Instruction Pipeline Chart

It displays timing relationship by instruction and associates with the call stack to quickly trace bottlenecks. The following two visualization modes are supported:

  • If the -g compilation option is added, the generated binary file contains debugging information. You are advised to restrict the access permission of user programs with debugging information to ensure that only authorized personnel can access the binary file.
  • If the functions provided by the llvm-symbolizer component are not used, do not include -g when compiling the program that is input to msProf. In this case, the msProf tool does not call the functions of the llvm-symbolizer component.
  • For performance of some operators, call TRACE_START and TRACE_STOP in the single core of the . Add -DASCENDC_TRACE_ON to the compilation configuration file. For details, see adding -DASCENDC_TRACE_ON. Then, the system can generate the pipeline chart. For details about the flow chart content, see Instruction Pipeline Chart.
  • You need to add -DASCENDC_TRACE_ON to the compilation configuration file. For details, see the following sample project.
    For AddKernelInvocationNeo operator project, add the following code to the ${git_clone_path}/samples/operator/ascendc/0_introduction/3_add_kernellaunch/AddKernelInvocationNeo/cmake/npu_lib.cmake file:
    1
    2
    3
    4
    5
    ascendc_compile_definitions
    (
        ...
        -DASCENDC_TRACE_ON
    )
    
  • Google Chrome

    Enter the chrome://tracing address in the address box of Google Chrome, drag the instruction pipeline file (trace.json) generated in Tool Usage to the blank area, and press the shortcut keys on the keyboard (W: zoom in; S: zoom out; A: move left; D: move right) to view the file. See Table 1 for more details.

    Table 1 Key fields

    Field

    Description

    VECTOR

    Vector unit.

    SCALAR

    Scalar unit.

    CUBE

    Cube unit.

    MTE1

    Data transfer flow. The transfer direction is L1 -> {L0A/L0B, UBUF}.

    MTE2

    Data transfer flow. The transfer direction is {DDR/GM, L2} -> {L1, L0A/B, UBUF}.

    MTE3

    Data transfer pipeline, from UBUF to {DDR/GM, L2, L1}, or from L1 to {DDR/L2}.

    FLOWCTRL

    Control flow instruction.

    CACHEMISS

    ICache that is not hit.

    USEMASK

    Custom dotting range.

    ALL

    Instructions in this channel will be executed in all channels.

  • MindStudio Insight
    The trace.json or visualize_data.bin file generated by msprof op simulator can be imported to MindStudio Insight to display.
    • To use MindStudio Insight, you need to install the MindStudio Insight software package. For details about the download link, see Installation and Uninstallation.
    • For details about how to import the visualize_data.bin file to MindStudio Insight, see Importing Profile Data.
    • For details about how to set MindStudio Insight, see Timeline.
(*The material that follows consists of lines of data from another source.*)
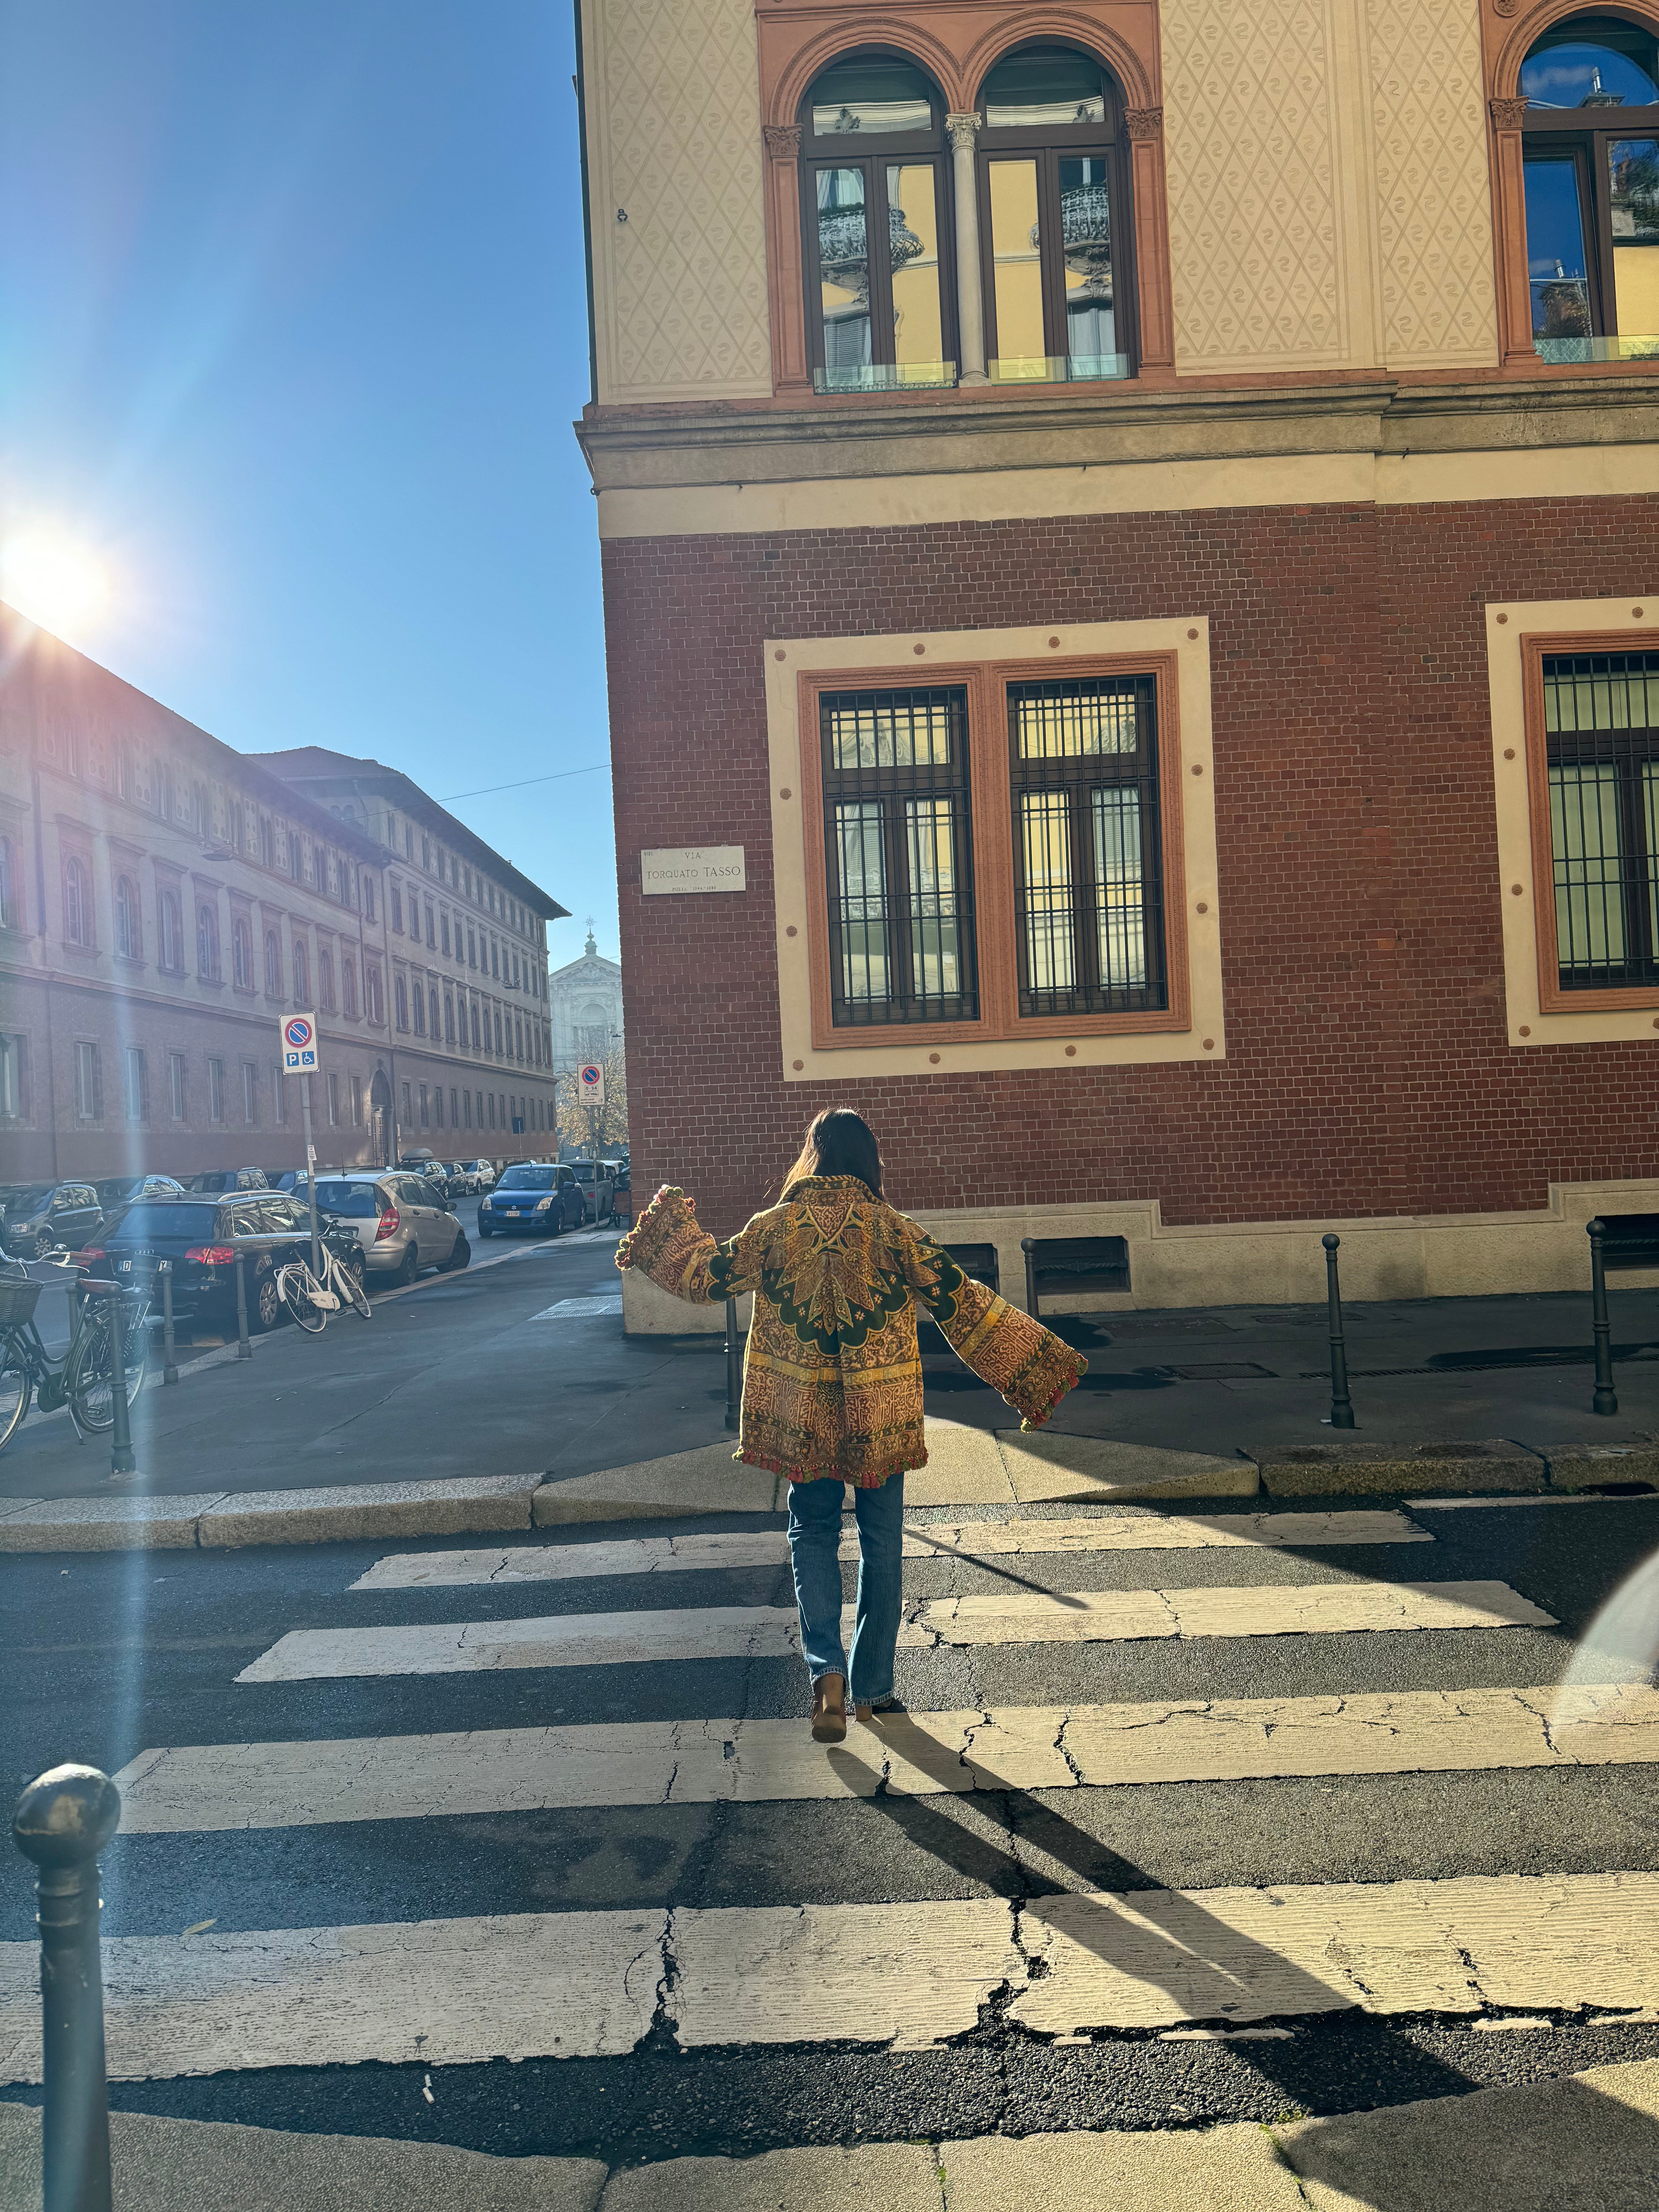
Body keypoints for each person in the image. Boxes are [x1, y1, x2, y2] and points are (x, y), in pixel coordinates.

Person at [615, 1109, 1086, 1745]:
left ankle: (826, 1676)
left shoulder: (774, 1227)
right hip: (880, 1416)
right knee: (881, 1543)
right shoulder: (893, 1230)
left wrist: (667, 1228)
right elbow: (961, 1300)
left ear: (811, 1158)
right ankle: (875, 1687)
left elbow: (709, 1280)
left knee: (810, 1533)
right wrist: (1034, 1366)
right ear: (870, 1162)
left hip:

Instruction Pipeline Chart (MindStudio Insight As an Example)

The MindStudio Insight tool provides the running status of instructions on the Ascend AI Processor in a sequence diagram. Users can identify the sequence optimization points of micro instructions by analyzing the instruction details, instruction execution time, call stack of the code associated with the instruction, and synchronization lines between instructions and pipelines in the sequence diagram.

Figure 1 Timeline page
  • Shows the execution time of each instruction within each pipeline and the dependencies between instructions across different pipelines, helping you to identify potential performance optimization points of pipelines.
  • Associates pipeline instruction information with code to guide you through optimizing pipeline layout based on code.

By examining the time consumption and intervals at each layer of the timeline, you can identify potential performance bottlenecks in the corresponding instructions and pipelines. This includes determining if there are bottlenecks in instruction execution or if certain instructions are particularly time-consuming.